South Korean insurers have not yet published financial statistics based on K-ICS or IFRS 17, the impact is expected to vary from company to company, depending upon individual businesses and risk profiles.
“We believe that South Korean insurers remain ... continually challenged [in] manag[ing] their capital position with the new capital regime, K-ICS, in 2023,” Siew Wai Wan, senior director of Asia-Pacific insurance at Fitch Ratings, told AsianInvestor.
One materially distinct feature of IFRS 17 and K-ICS implementation is a marked to market valuation requirement for liabilities. This deviates from that of previous regimes, in which liabilities were valued at cost.
ALSO READ: Insurance CIOs weigh in on evolving impact of IFRS 17, ESG
Insurance investment professionals therefore need to understand the interaction between IFRS 9 and 17 and make adjustments on the asset side to obtain the greatest benefits for their companies, Abrdn’s Xiong said.
Insurers must also change their mindset and move from a reactive, compliance-led approach to a much more proactive one as a strategic point of differentiation to gain a competitive advantage.
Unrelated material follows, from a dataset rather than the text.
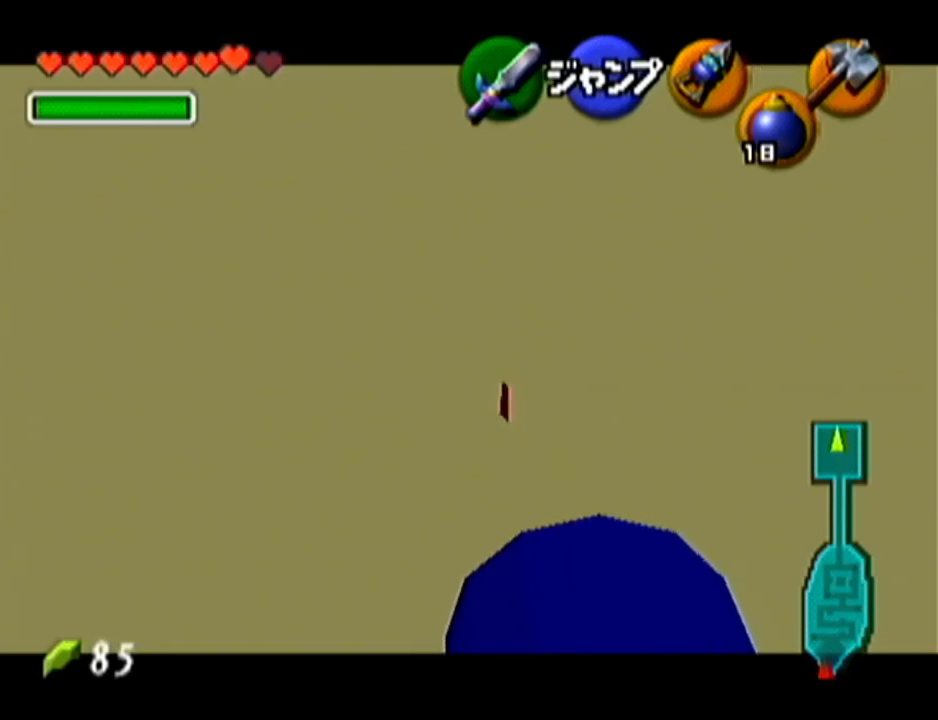
{"buttons": ["Z"], "left_stick": "down", "events": [[300, "C_LEFT", "down"], [401, "C_LEFT", "up"]]}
“In their SAA and portfolio construction process, insurers may need to build up or outsource a new capability to optimise their investment by adding capital risk requirements as a new dimension,” Xiong said.
FIXED-INCOME FUTURE
With the new regulations in place, South Korean insurers can now start to look at how they want to invest going forward.
Many investors in the country, including insurers, were struggling with limited liquidity throughout 2022 and the credit crunch late that year. Some seized it as a buying opportunity, while others busied themselves going through valuations of overseas private market assets and the effect of limited liquidity globally, and the overall consensus remains cautious, WTW’s Shin said.
“While many welcome the Fed[eral Reserve] being near the end of [interest rate] raising cycle, they still point out that the incentives to go for overseas private market assets are very different from those ‘lower interest rate for longer’ period,” he said.
ALSO READ: Korea’s POBA sold assets, tweaked hedging to weather 2022
With long-term investment capital being even more scarce, insurers can leverage their positions as capital providers with increased bargaining power. In terms of asset classes, Shin said that insurers are selectively reviewing private debt on floating rates and secondary deals involving real assets and private equity.
Fitch’s Wan does not foresee material changes in the investment mix, although the amended risk charges under the K-ICS standard could mean some adjustments and may benefit insurers.
Nevertheless, domestic, fixed-income instruments will likely still be the mainstay of insurers' investment mix, with diversification into alternative investments such as beneficiary certificates.
“While the sector reduced its overall exposure to overseas investments over the last few years, we believe that insurers’ allocation to overseas fixed-income type assets still depends on the yield difference between overseas and domestic bonds and the hedging cost of foreign exchange volatility going forward,” Wan said.